Businesses generally have a life cycle Start-Up, Growth (break-even), Expansion, Maturity and Decline. All the cycles indicate a general style, structure and approach as promoted by the level of business at that stage. Best practice would be to have all parts of the business compatible with the overall organisation cycle. If one area of the business is out of balance, it will cause problems. Examples include poor productivity, people management issues, poor customer service which may result in increased cost or lost sales. If the approach is not consistent across a business, unexpected events can occur that will also have an adverse effect.

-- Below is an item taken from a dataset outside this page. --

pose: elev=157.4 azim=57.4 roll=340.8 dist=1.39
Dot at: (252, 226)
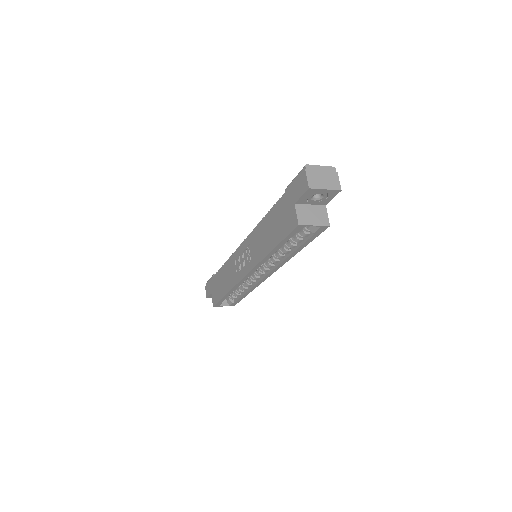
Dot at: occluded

The key areas of Sales, Operations and Back Office should normally be given equal consideration. Sometimes short-term special consideration may need to be given, but no area should be left behind. Systems and procedures within each area should also be in balance. For example, not investing in appropriate accounts systems and procedures when you have considerable sales activity generally doesn’t work very well. If you have a great CRM with considerable investment in sales and marketing tools but don’t have appropriate expenditure in operations and logistics there may be a struggle to service the sales arising. The converse also applies. There is little point in having a CRM costing E2k per month if you have one customer.

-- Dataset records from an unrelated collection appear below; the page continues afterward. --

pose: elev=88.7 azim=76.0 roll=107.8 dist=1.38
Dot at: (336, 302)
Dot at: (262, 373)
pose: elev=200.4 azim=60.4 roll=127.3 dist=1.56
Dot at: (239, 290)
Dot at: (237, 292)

In one example, clients had set up a business and focused on buying top of the range office fit-out which didn’t match the business type or life cycle. They had little initial emphasis on generating sales and accordingly few sales were made. Unfortunately this business didn’t really get off the ground as they had too much emphasis on fit-out without a balanced focus on other areas. With this imbalance, the business ran out of money before it really got up and running.
Another example of poor balance was where a client started a coffee shop and at the beginning bought a new Range Rover as a company director’s vehicle. It was questionable whether a company vehicle was needed at all but a new Range Rover represented a very large cash flow drain and especially compared to other areas of the business. The director was made aware that the company was not yet making a profit and with the cash drain from the Range Rover repayments, there was a danger that This vehicle would bring down the business. This business was in start-up.
Don’t have the directors driving Mercedes cars if the sales team are driving Lada cars.
Forecast the business going forward in order to ensure that all areas are matching and to prevent surprises as much as possible. It is very important to report periodically on business performance. Ensure a variety of KPI are used to identify business problems. These KPI’s should measure all areas from financial data to employee satisfaction. Computer systems can be used to assist with KPI recording and reporting. These systems are generally available in scale, according to the business needs.
- Use a diary to manage time
- Plan your diary to ensure all areas get the time needed
- Follow up on all areas according to priority
- Computer systems are generally available in scale, according to the business needs.
- Invest in each part of the business equally, according to the need, rather than according to your knowledge or preference.
- Don’t have favourites (including yourself) and be fair to each area of the business. This approach will bring better returns in the long term.